The idea of polynomial zeros is central to understanding polynomial equations. A zero of a polynomial is a value for which the polynomial evaluates to zero. In simpler terms, if you substitute a zero back into the polynomial, the result should be zero. These zeros are also known as roots or solutions of the polynomial.

Finding the zeros of a polynomial helps us in factoring the polynomial and sketching its graph. For the polynomial given in the exercise, we need to find all real zeros. We start by using the Rational Root Theorem to list possible zeros, and then proceed to test these candidates to see which ones are actual zeros. This process helps us break down complex polynomials into simpler components.

Synthetic division is a simplified form of polynomial division, similar to long division but less tedious. It is specifically useful when dividing a polynomial by a binomial of the form \(x - c\).

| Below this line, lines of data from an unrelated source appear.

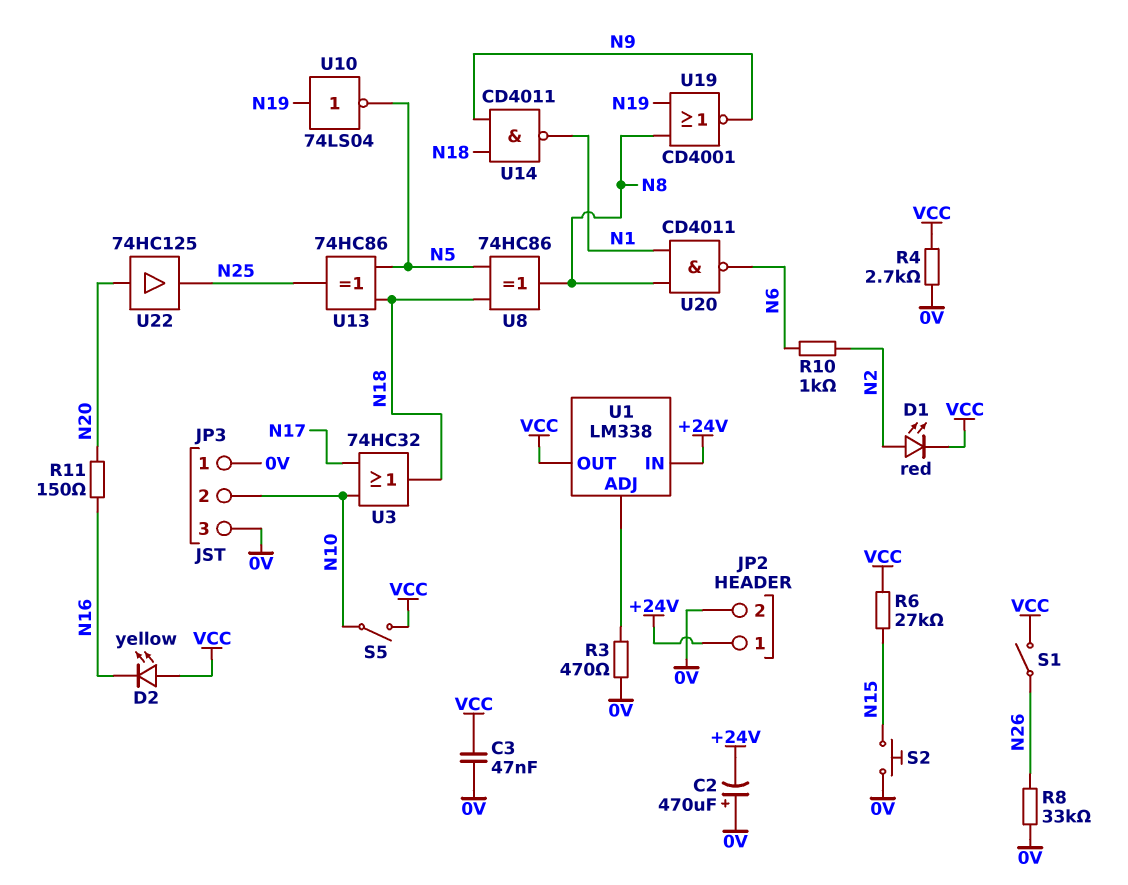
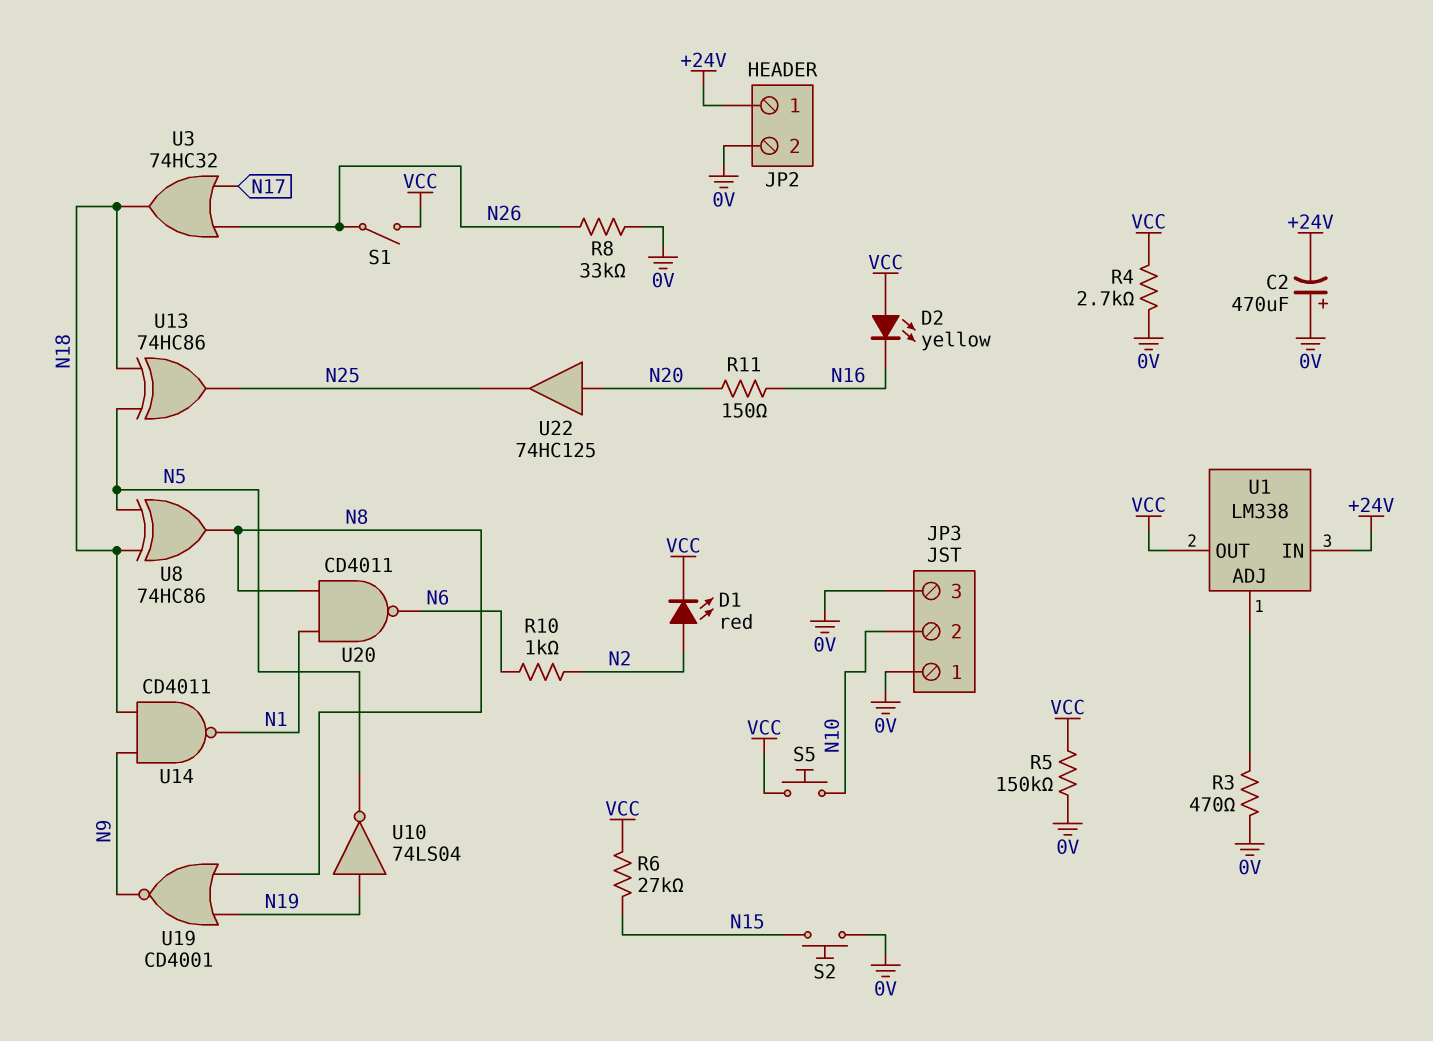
C3: 47nF (0V, VCC) -> none
R5: none -> 150k (0V, VCC)
S5: switch (N10, VCC) -> button (N10, VCC)
U3: OR 74HC32 (in N10, in N17, out N18) -> OR 74HC32 (in N17, in N26, out N18)

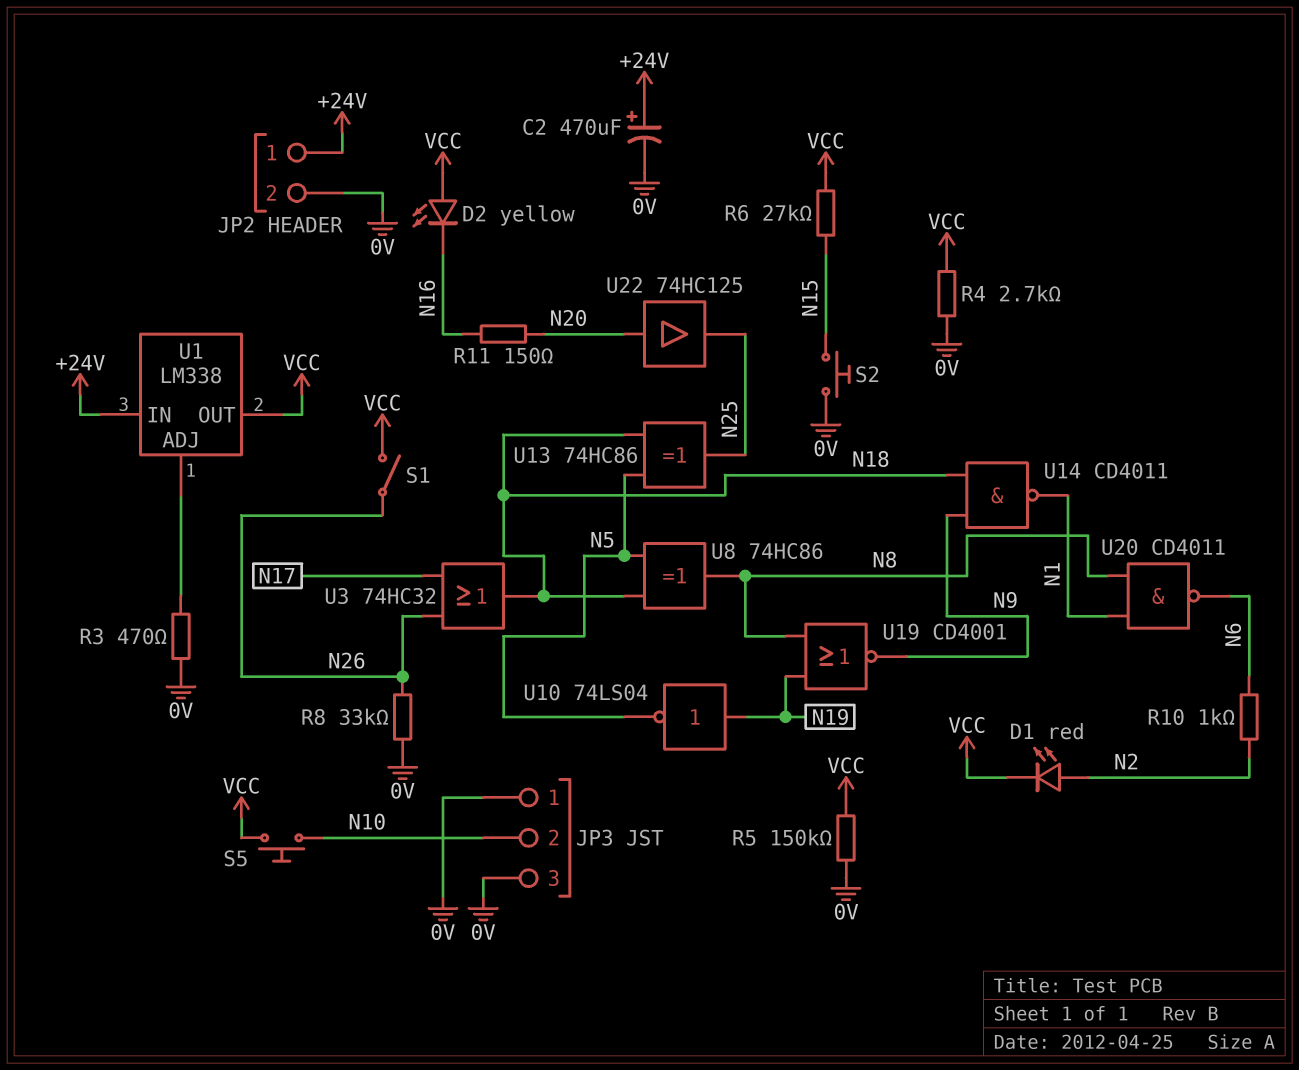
C2: 470uF (plus 0V, minus +24V) -> 470uF (plus +24V, minus 0V)

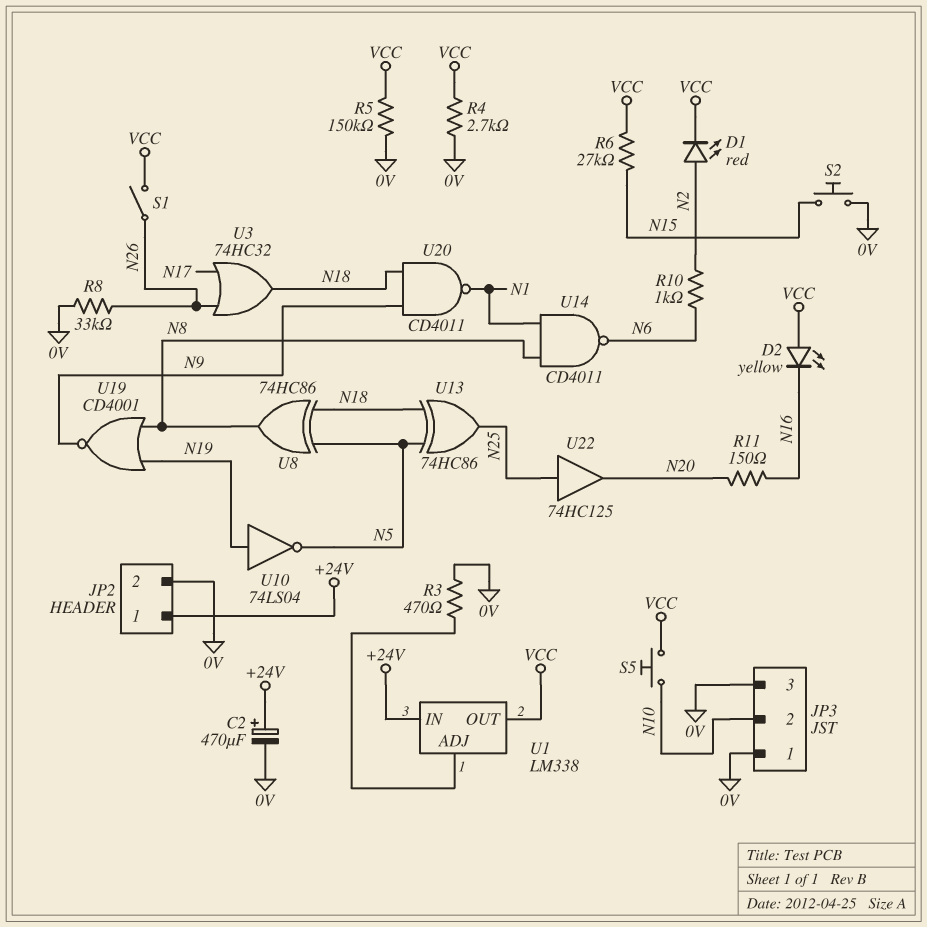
U14: NAND CD4011 (in N9, in N18, out N1) -> NAND CD4011 (in N1, in N8, out N6)
U20: NAND CD4011 (in N1, in N8, out N6) -> NAND CD4011 (in N9, in N18, out N1)
U22: buffer 74HC125 (in N20, out N25) -> buffer 74HC125 (in N25, out N20)

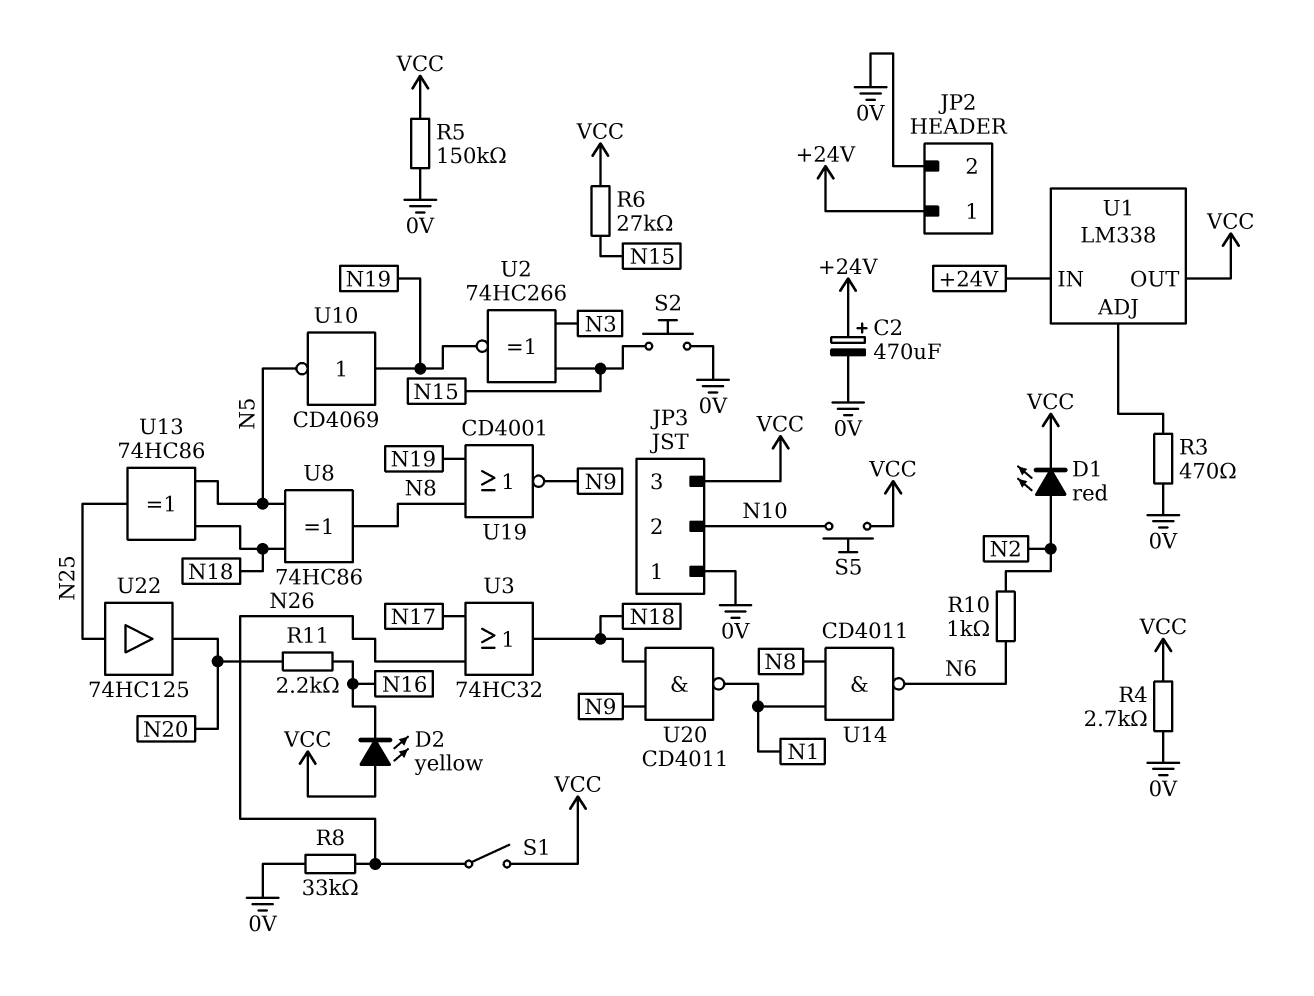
JP3 pin 3: 0V -> VCC
R11: 150 (N16, N20) -> 2.2k (N16, N20)
U2: none -> XNOR 74HC266 (in N3, in N15, out N19)
U10: NOT 74LS04 (in N19, out N5) -> NOT CD4069 (in N19, out N5)

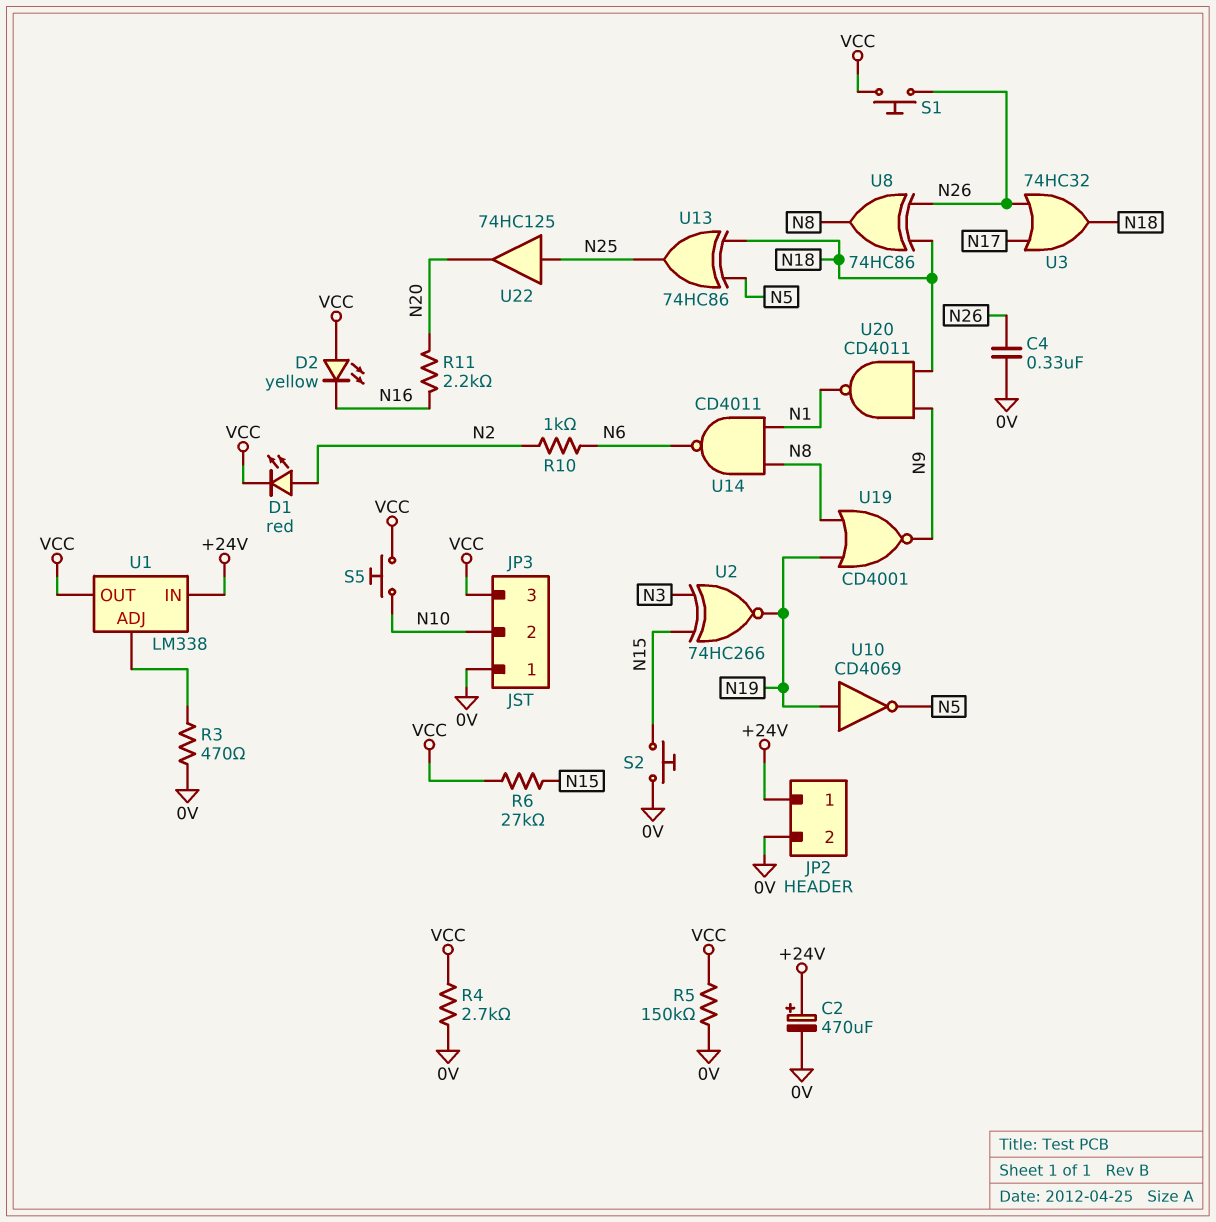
C4: none -> 330nF (0V, N26)
R8: 33k (0V, N26) -> none
S1: switch (N26, VCC) -> button (N26, VCC)
U8: XOR 74HC86 (in N5, in N18, out N8) -> XOR 74HC86 (in N18, in N26, out N8)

To apply synthetic division, follow these steps:

• Write down the coefficients of the polynomial.
• Place the possible zero (from the Rational Root Theorem) to the left.
• Perform the division by bringing down the leading coefficient and then multiplying and adding sequentially with the possible zero.

The primary goal here is to see if the remainder is zero. If it is, the candidate is indeed a zero of the polynomial, and thus \(x-c\) is a factor. This method was used to check for zeros like \(x=1\) in the given polynomial and helped reduce its degree by factoring out \( (x-1) \).

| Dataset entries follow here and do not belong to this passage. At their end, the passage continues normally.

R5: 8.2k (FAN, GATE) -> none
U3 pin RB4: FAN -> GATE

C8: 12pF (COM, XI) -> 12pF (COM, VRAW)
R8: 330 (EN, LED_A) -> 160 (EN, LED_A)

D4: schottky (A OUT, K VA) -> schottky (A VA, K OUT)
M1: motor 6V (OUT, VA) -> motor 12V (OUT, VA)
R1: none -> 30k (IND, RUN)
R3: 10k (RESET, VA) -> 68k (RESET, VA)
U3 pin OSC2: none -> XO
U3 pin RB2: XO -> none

The Quadratic Formula is a powerful tool used to find the zeros of quadratic equations of the form \(ax^2+bx+c=0\). It provides the exact solutions using the equation:\[x = \frac{-b \pm \sqrt{b^2 - 4ac}}{2a}.\]
This formula is helpful when factoring down polynomials leaves us with a quadratic portion that doesn't factor easily. In the exercise, after employing synthetic division and finding rational zeros, any remaining quadratic can be resolved using this formula.

This formula handles real and complex solutions, making it flexible for various types of expressions. By substituting the coefficients \(a\), \(b\), and \(c\) into the formula, students can compute the roots directly, giving a clear answer to any quadratic leftover from earlier factorizations.